[REQUIREMENT 1]: Reproduce word for word the rows from the line with "Oşana Raba ve Simhat Tora" through the last line of the rows, omitting the pictures.

[TEXT BLOCK]:
□ □ □ □ □

CLARITY Act Stalls Again as Tillis Ethics Ultimatum Opens New Front
Senator Thom Tillis has delivered a direct ultimatum on the CLARITY Act, telling Politico that ethics provisions restricting White House crypto activity must be written into the bill before it leaves the Senate, or he will move from active negotiator to active opponent. The declaration, reported on April 28, adds a new layer of friction to a bill that has already missed its April committee markup target, as detailed in our earlier coverage of CLARITY Act Senate delays and the banking disputes driving them. With fewer than four working weeks remaining before the Memorial Day recess, the practical window for Senate action is narrowing measurably.
Tillis Shifts the Calculus on a Fragile Bipartisan Coalition
Tillis’s position gives Democrats a rare point of leverage. Democratic Senator Ruben Gallego reinforced that leverage in his own statement, saying there is “no final bill, no final movement, unless there is a bipartisan agreement when it comes to the ethics provision.” TD Cowen analysts, cited by The Block, described Tillis as the “latest roadblock” for the legislation, a characterisation that underscores how the bill has accumulated complications rather than resolved them. The stablecoin yield dispute and jurisdictional arguments between the CFTC and SEC have already consumed months of Senate Banking Committee calendar time; the ethics question now sits on top of that unfinished business.

□ □ □ □ □

[PROVIDED RECORDS]:
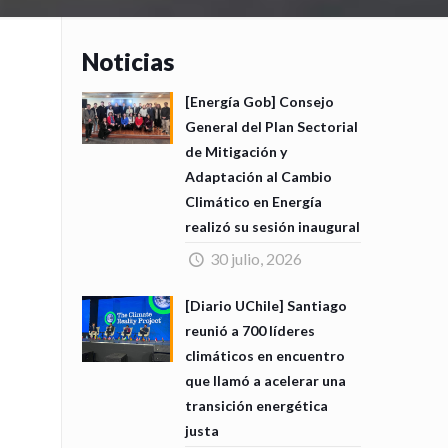
Noticias
[Energía Gob] Consejo
General del Plan Sectorial
de Mitigación y
Adaptación al Cambio
Climático en Energía
realizó su sesión inaugural
30 julio, 2026
[Diario UChile] Santiago
reunió a 700 líderes
climáticos en encuentro
que llamó a acelerar una
transición energética
justa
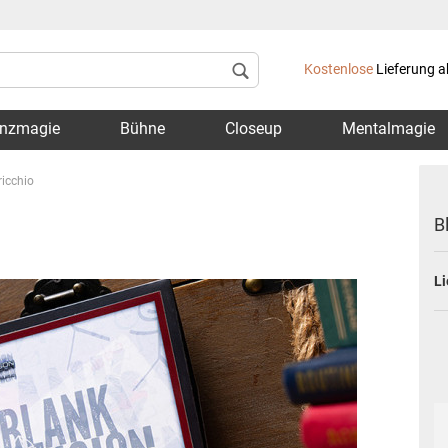
Lieferland
Kostenlose
Lieferung a
nzmagie
Bühne
Closeup
Mentalmagie
ricchio
B
Li
Konto 
Passwo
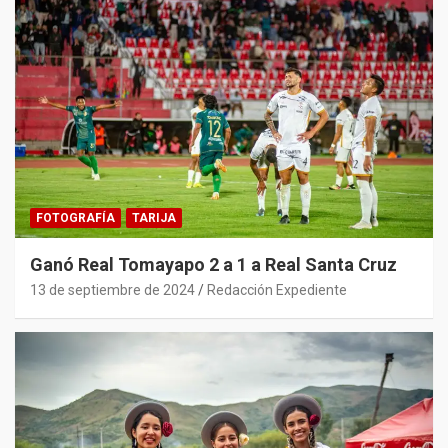
FOTOGRAFÍA
TARIJA
Ganó Real Tomayapo 2 a 1 a Real Santa Cruz
13 de septiembre de 2024
Redacción Expediente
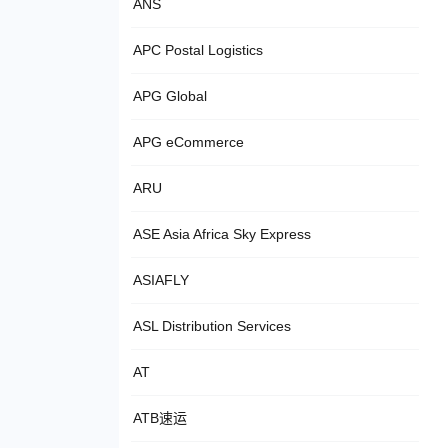
ANS
APC Postal Logistics
APG Global
APG eCommerce
ARU
ASE Asia Africa Sky Express
ASIAFLY
ASL Distribution Services
AT
ATB速运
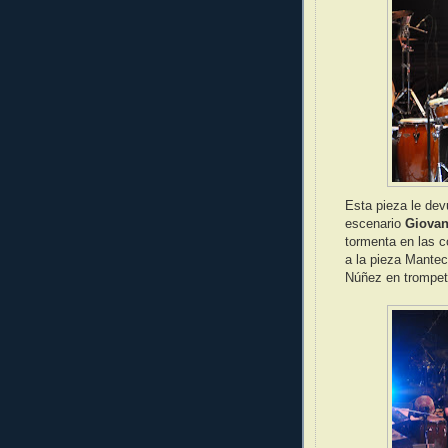
Esta pieza le dev
escenario
Giovan
tormenta en las c
a la pieza Mantec
Núñez en trompet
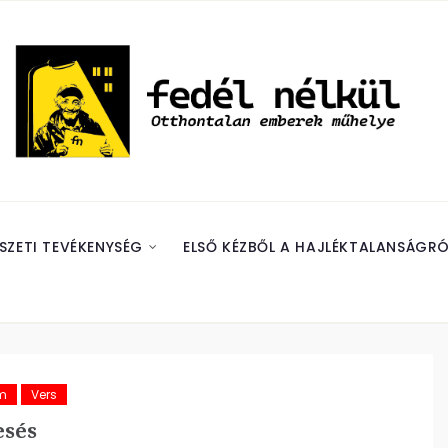
SZETI TEVÉKENYSÉG
ELSŐ KÉZBŐL A HAJLÉKTALANSÁGRÓ
m
Vers
sés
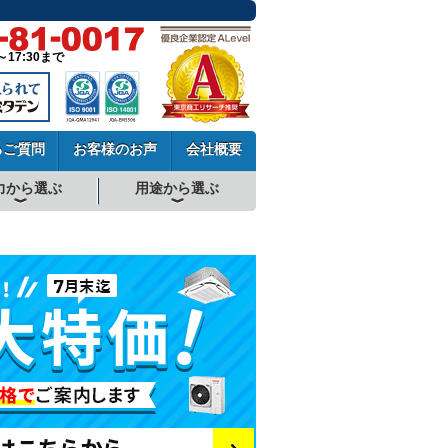
～17:30まで
るご質問
お客様のお声
会社概要
力から選ぶ
用途から選ぶ
厨房用エアコン
工場・設備用エアコン
学校用エアコン
農業用エアコン
ビル用マルチエアコン
中温用エアコン
寒冷地用エアコン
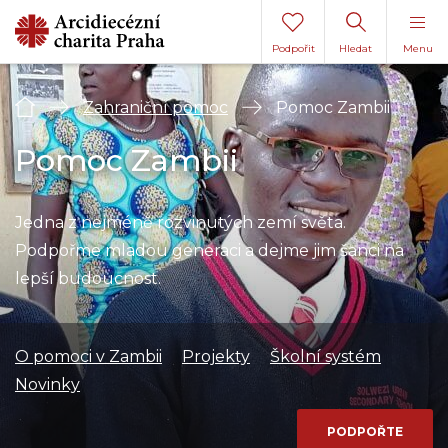
Podpořit
Hledat
Menu
Úvod
Zahraniční pomoc
Pomoc Zambii
Pomoc Zambii
Jedna z nejméně rozvinutých zemí světa.
Podpořme mladou generaci a dejme jim šanci na
lepší budoucnost.
O pomoci v Zambii
Projekty
Školní systém
Novinky
PODPOŘTE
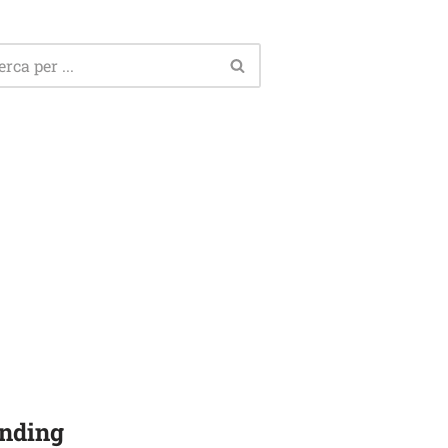
nding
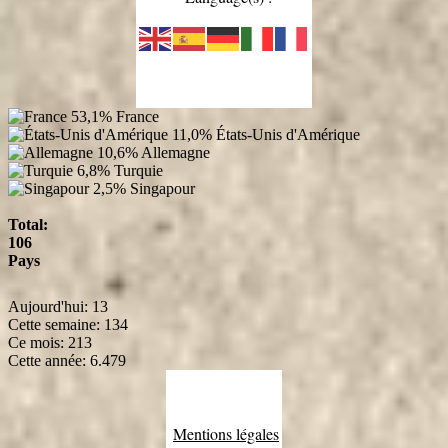
53,1%
France
11,0%
États-Unis d'Amérique
10,6%
Allemagne
6,8%
Turquie
2,5%
Singapour
Total:
106
Pays
Aujourd'hui:
13
Cette semaine:
134
Ce mois:
213
Cette année:
6.479
Mentions légales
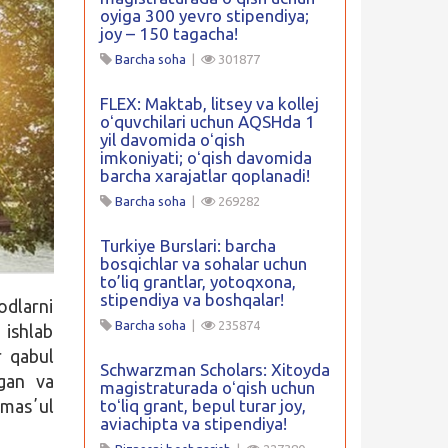
oyiga 300 yevro stipendiya;
joy – 150 tagacha!
Barcha soha
|
301877
FLEX: Maktab, litsey va kollej
oʻquvchilari uchun AQSHda 1
yil davomida oʻqish
imkoniyati; oʻqish davomida
barcha xarajatlar qoplanadi!
Barcha soha
|
269282
Turkiye Burslari: barcha
bosqichlar va sohalar uchun
to’liq grantlar, yotoqxona,
stipendiya va boshqalar!
odlarni
Barcha soha
|
235874
 ishlab
r qabul
Schwarzman Scholars: Xitoyda
lgan va
magistraturada oʻqish uchun
 masʼul
toʻliq grant, bepul turar joy,
aviachipta va stipendiya!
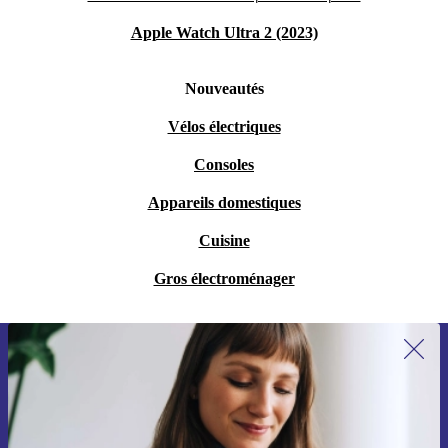
Apple Watch Ultra 2 (2023)
Nouveautés
Vélos électriques
Consoles
Appareils domestiques
Cuisine
Gros électroménager
Recevoir offres et infos de refurbed
par mail
Ne manquez plus aucune offre.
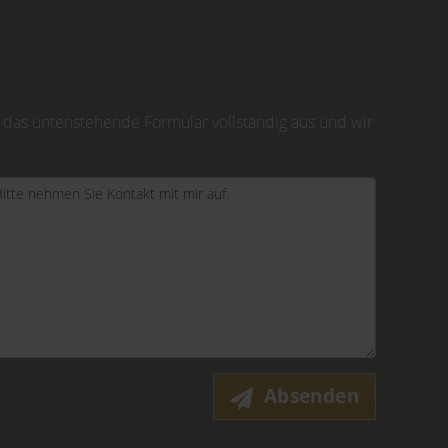
 das untenstehende Formular vollständig aus und wir
Absenden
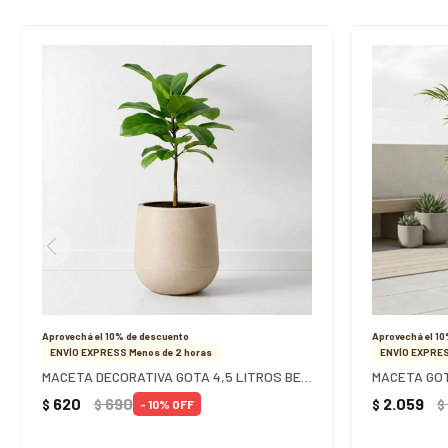
Aprovechá el 10% de descuento
Aprovechá el 1
ENVÍO EXPRESS Menos de 2 horas
ENVÍO EXPRES
MACETA DECORATIVA GOTA 4,5 LITROS BEIGE
MACETA GOT
620
690
2.059
$
$
$
$
10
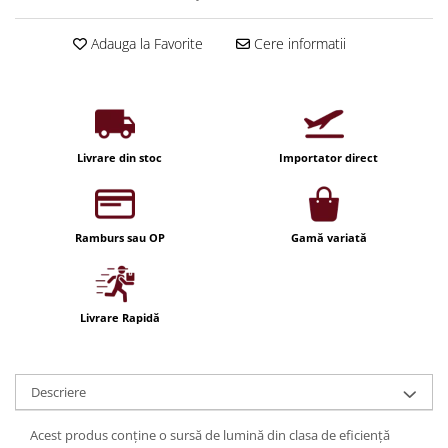
Iluminat festiv
Adauga la Favorite
Cere informatii
Fotosenzori si Senzori de miscare
Sina Magnetica Slim LIMBO
Iluminat decorativ de Craciun
Livrare din stoc
Importator direct
Ramburs sau OP
Gamă variată
Livrare Rapidă
Descriere
Acest produs conține o sursă de lumină din clasa de eficiență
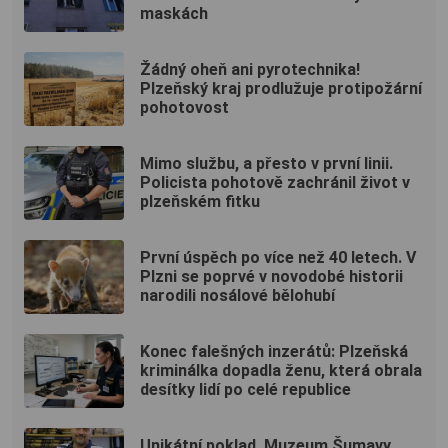
maskách
Žádný oheň ani pyrotechnika!
Plzeňský kraj prodlužuje protipožární
pohotovost
Mimo službu, a přesto v první linii.
Policista pohotově zachránil život v
plzeňském fitku
První úspěch po více než 40 letech. V
Plzni se poprvé v novodobé historii
narodili nosálové bělohubí
Konec falešných inzerátů: Plzeňská
kriminálka dopadla ženu, která obrala
desítky lidí po celé republice
Unikátní poklad. Muzeum Šumavy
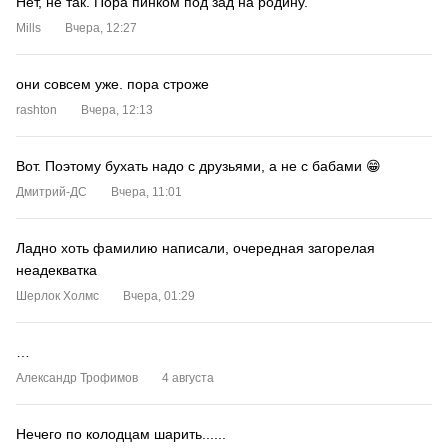
Нет, не так. Пора пинком под зад на родину.
Mills
Вчера, 12:27
они совсем уже. пора строже
rashton
Вчера, 12:13
Вот. Поэтому бухать надо с друзьями, а не с бабами 😁
Дмитрий-ДС
Вчера, 11:01
Ладно хоть фамилию написали, очередная загорелая
неадекватка
Шерлок Холмс
Вчера, 01:29
…
Александр Трофимов
4 августа
Нечего по колодцам шарить......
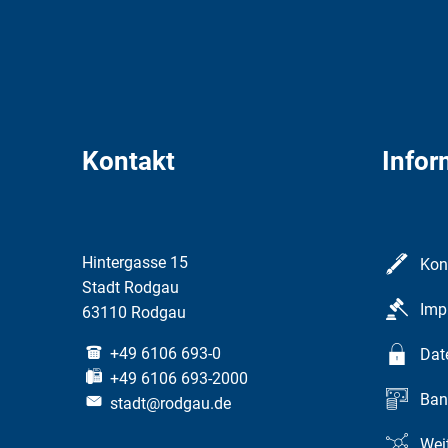
Kontakt
Infor
Hintergasse 15
Kon
Stadt Rodgau
Imp
63110 Rodgau
+49 6106 693-0
Dat
+49 6106 693-2000
Ban
stadt@rodgau.de
Weit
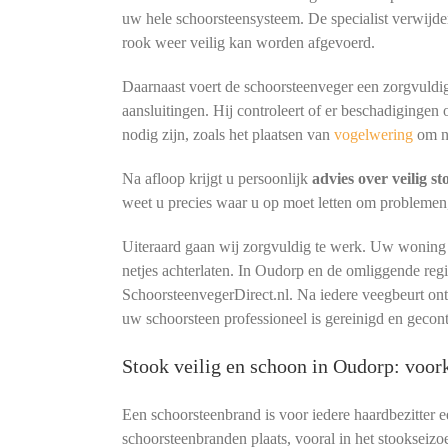
uw hele schoorsteensysteem. De specialist verwijder
rook weer veilig kan worden afgevoerd.
Daarnaast voert de schoorsteenveger een zorgvuldig
aansluitingen. Hij controleert of er beschadigingen 
nodig zijn, zoals het plaatsen van
vogelwering
om n
Na afloop krijgt u persoonlijk
advies over veilig s
weet u precies waar u op moet letten om problemen
Uiteraard gaan wij zorgvuldig te werk. Uw woning b
netjes achterlaten. In Oudorp en de omliggende reg
SchoorsteenvegerDirect.nl. Na iedere veegbeurt o
uw schoorsteen professioneel is gereinigd en gecon
Stook veilig en schoon in Oudorp: voo
Een schoorsteenbrand is voor iedere haardbezitter 
schoorsteenbranden plaats, vooral in het stookseizo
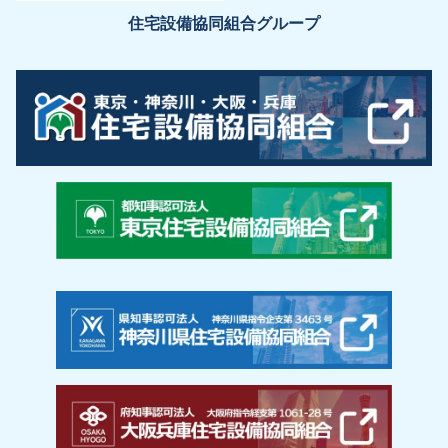
住宅設備協同組合グループ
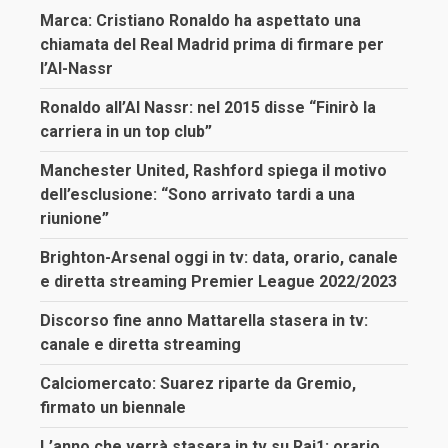
Marca: Cristiano Ronaldo ha aspettato una
chiamata del Real Madrid prima di firmare per
l’Al-Nassr
Ronaldo all’Al Nassr: nel 2015 disse “Finirò la
carriera in un top club”
Manchester United, Rashford spiega il motivo
dell’esclusione: “Sono arrivato tardi a una
riunione”
Brighton-Arsenal oggi in tv: data, orario, canale
e diretta streaming Premier League 2022/2023
Discorso fine anno Mattarella stasera in tv:
canale e diretta streaming
Calciomercato: Suarez riparte da Gremio,
firmato un biennale
L’anno che verrà stasera in tv su Rai1: orario,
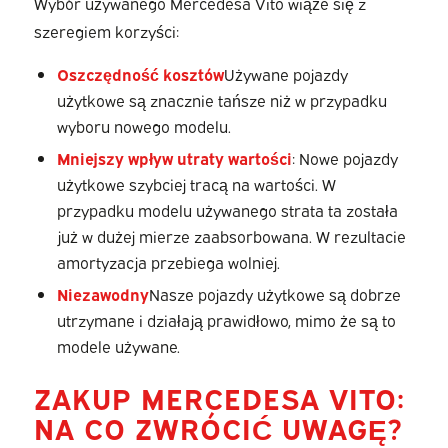
Wybór używanego Mercedesa Vito wiąże się z
szeregiem korzyści:
Oszczędność kosztów
Używane pojazdy
użytkowe są znacznie tańsze niż w przypadku
wyboru nowego modelu.
Mniejszy wpływ utraty wartości
: Nowe pojazdy
użytkowe szybciej tracą na wartości. W
przypadku modelu używanego strata ta została
już w dużej mierze zaabsorbowana. W rezultacie
amortyzacja przebiega wolniej.
Niezawodny
Nasze pojazdy użytkowe są dobrze
utrzymane i działają prawidłowo, mimo że są to
modele używane.
ZAKUP MERCEDESA VITO:
NA CO ZWRÓCIĆ UWAGĘ?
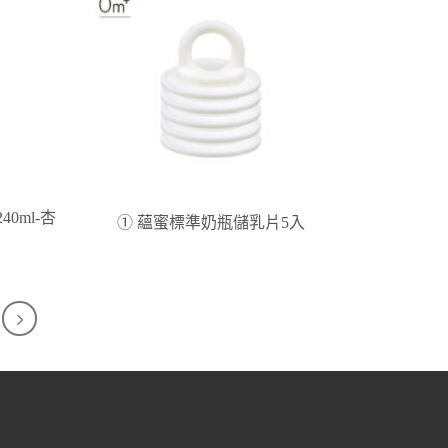
0ml-杏
① 蘊蜜標準奶瓶儲乳片5入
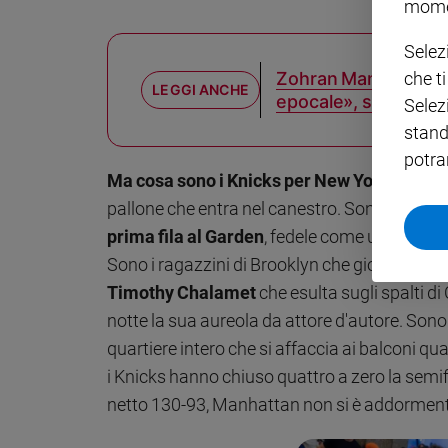
mome
Policy
Selez
che t
Zohran Mamdani, il 
Chi
epocale», secondo M
Selez
siamo
stand
potra
Contatti
Ma cosa sono i Knicks per New York?
Sono q
pallone che entra nel canestro. Sono la città
Pubblicità
prima fila al Garden
, fedele come un sacerd
Sono i ragazzini di Brooklyn che giocano sot
Registrati
Timothy Chalamet
che esulta sugli spalti 
notte la sua aureola da attore d'autore. Sono
Redazione
quartiere intero che si affaccia ai balconi q
i Knicks hanno chiuso quattro a zero la semi
Social
netto 130-93, Manhattan non si è addormenta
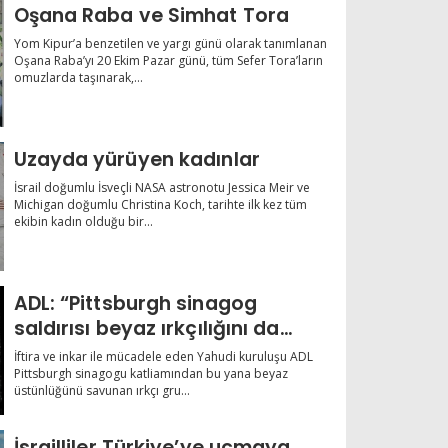
Oşana Raba ve Simhat Tora
Yom Kipur’a benzetilen ve yargı günü olarak tanımlanan
Oşana Raba’yı 20 Ekim Pazar günü, tüm Sefer Tora’ların
omuzlarda taşınarak,...
Uzayda yürüyen kadınlar
İsrail doğumlu İsveçli NASA astronotu Jessica Meir ve
Michigan doğumlu Christina Koch, tarihte ilk kez tüm
ekibin kadın olduğu bir...
ADL: “Pittsburgh sinagog
saldırısı beyaz ırkçılığını da
körükledi”
İftira ve inkar ile mücadele eden Yahudi kuruluşu ADL
Pittsburgh sinagogu katliamından bu yana beyaz
üstünlüğünü savunan ırkçı gru...
İsrailliler Türkiye’ye uçmaya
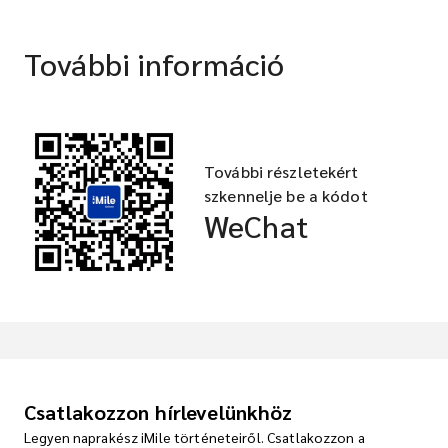
További információ
További részletekért
szkennelje be a kódot
WeChat
Csatlakozzon hírlevelünkhöz
Legyen naprakész iMile történeteiről. Csatlakozzon a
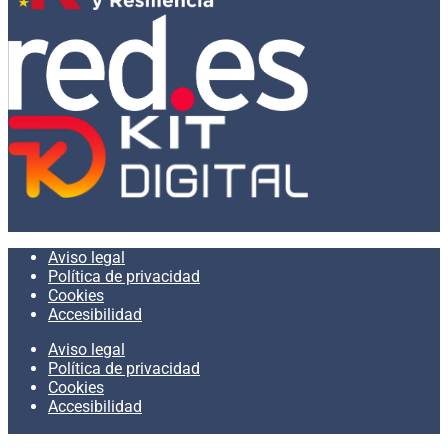
Aviso legal
Política de privacidad
Cookies
Accesibilidad
Aviso legal
Política de privacidad
Cookies
Accesibilidad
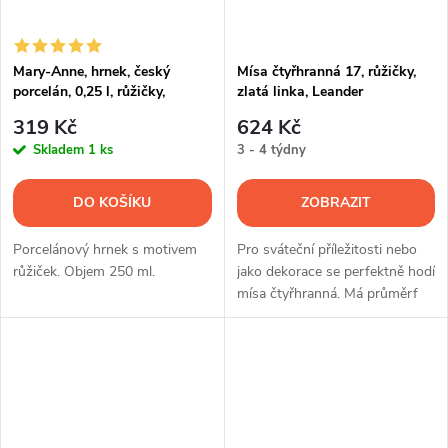
Mary-Anne, hrnek, český
Mísa čtyřhranná 17, růžičky,
porcelán, 0,25 l, růžičky,
zlatá linka, Leander
Leander
319 Kč
624 Kč
Skladem
1 ks
3 - 4 týdny
DO KOŠÍKU
ZOBRAZIT
Porcelánový hrnek s motivem
Pro sváteční příležitosti nebo
růžiček. Objem 250 ml.
jako dekorace se perfektně hodí
mísa čtyřhranná. Má průměrf
17 cm a je dekorovaná
růžičkou a zlatou linkou.
Výrobcem je Leander.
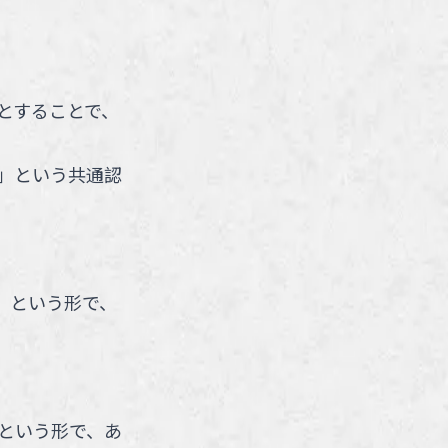
とすることで、
」という共通認
」という形で、
という形で、あ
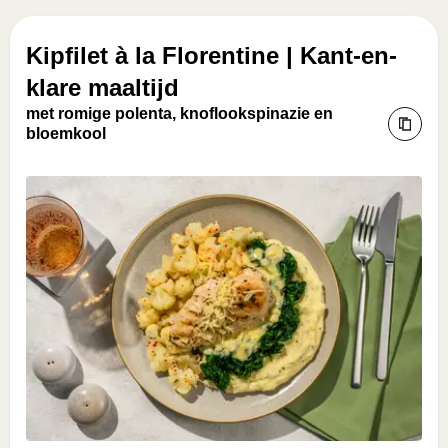
Kipfilet à la Florentine | Kant-en-
klare maaltijd
met romige polenta, knoflookspinazie en
bloemkool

□ □ □ □ □

[REQUIREMENT 2]: Quote the CLARITY Act article from "Tillis Shifts the" to "that unfinished business.".

[RESPONSE 1]:
Oşana Raba ve Simhat Tora
Yom Kipur’a benzetilen ve yargı günü olarak tanımlanan
Oşana Raba’yı 20 Ekim Pazar günü, tüm Sefer Tora’ların
omuzlarda taşınarak,...
Uzayda yürüyen kadınlar
İsrail doğumlu İsveçli NASA astronotu Jessica Meir ve
Michigan doğumlu Christina Koch, tarihte ilk kez tüm
ekibin kadın olduğu bir...
ADL: “Pittsburgh sinagog
saldırısı beyaz ırkçılığını da
körükledi”
İftira ve inkar ile mücadele eden Yahudi kuruluşu ADL
Pittsburgh sinagogu katliamından bu yana beyaz
üstünlüğünü savunan ırkçı gru...
İsrailliler Türkiye’ye uçmaya
További információ
További részletekért
szkennelje be a kódot
WeChat
Csatlakozzon hírlevelünkhöz
Legyen naprakész iMile történeteiről. Csatlakozzon a
Aviso legal
Política de privacidad
Cookies
Accesibilidad
Aviso legal
Política de privacidad
Cookies
Accesibilidad
Mary-Anne, hrnek, český
Mísa čtyřhranná 17, růžičky,
porcelán, 0,25 l, růžičky,
zlatá linka, Leander
Leander
319 Kč
624 Kč
Skladem
1 ks
3 - 4 týdny
DO KOŠÍKU
ZOBRAZIT
Porcelánový hrnek s motivem
Pro sváteční příležitosti nebo
růžiček. Objem 250 ml.
jako dekorace se perfektně hodí
mísa čtyřhranná. Má průměrf
17 cm a je dekorovaná
růžičkou a zlatou linkou.
Výrobcem je Leander.
とすることで、
」という共通認
」という形で、
という形で、あ
Kipfilet à la Florentine | Kant-en-
klare maaltijd
met romige polenta, knoflookspinazie en
bloemkool

[RESPONSE 2]:
Tillis Shifts the Calculus on a Fragile Bipartisan Coalition
Tillis’s position gives Democrats a rare point of leverage. Democratic Senator Ruben Gallego reinforced that leverage in his own statement, saying there is “no final bill, no final movement, unless there is a bipartisan agreement when it comes to the ethics provision.” TD Cowen analysts, cited by The Block, described Tillis as the “latest roadblock” for the legislation, a characterisation that underscores how the bill has accumulated complications rather than resolved them. The stablecoin yield dispute and jurisdictional arguments between the CFTC and SEC have already consumed months of Senate Banking Committee calendar time; the ethics question now sits on top of that unfinished business.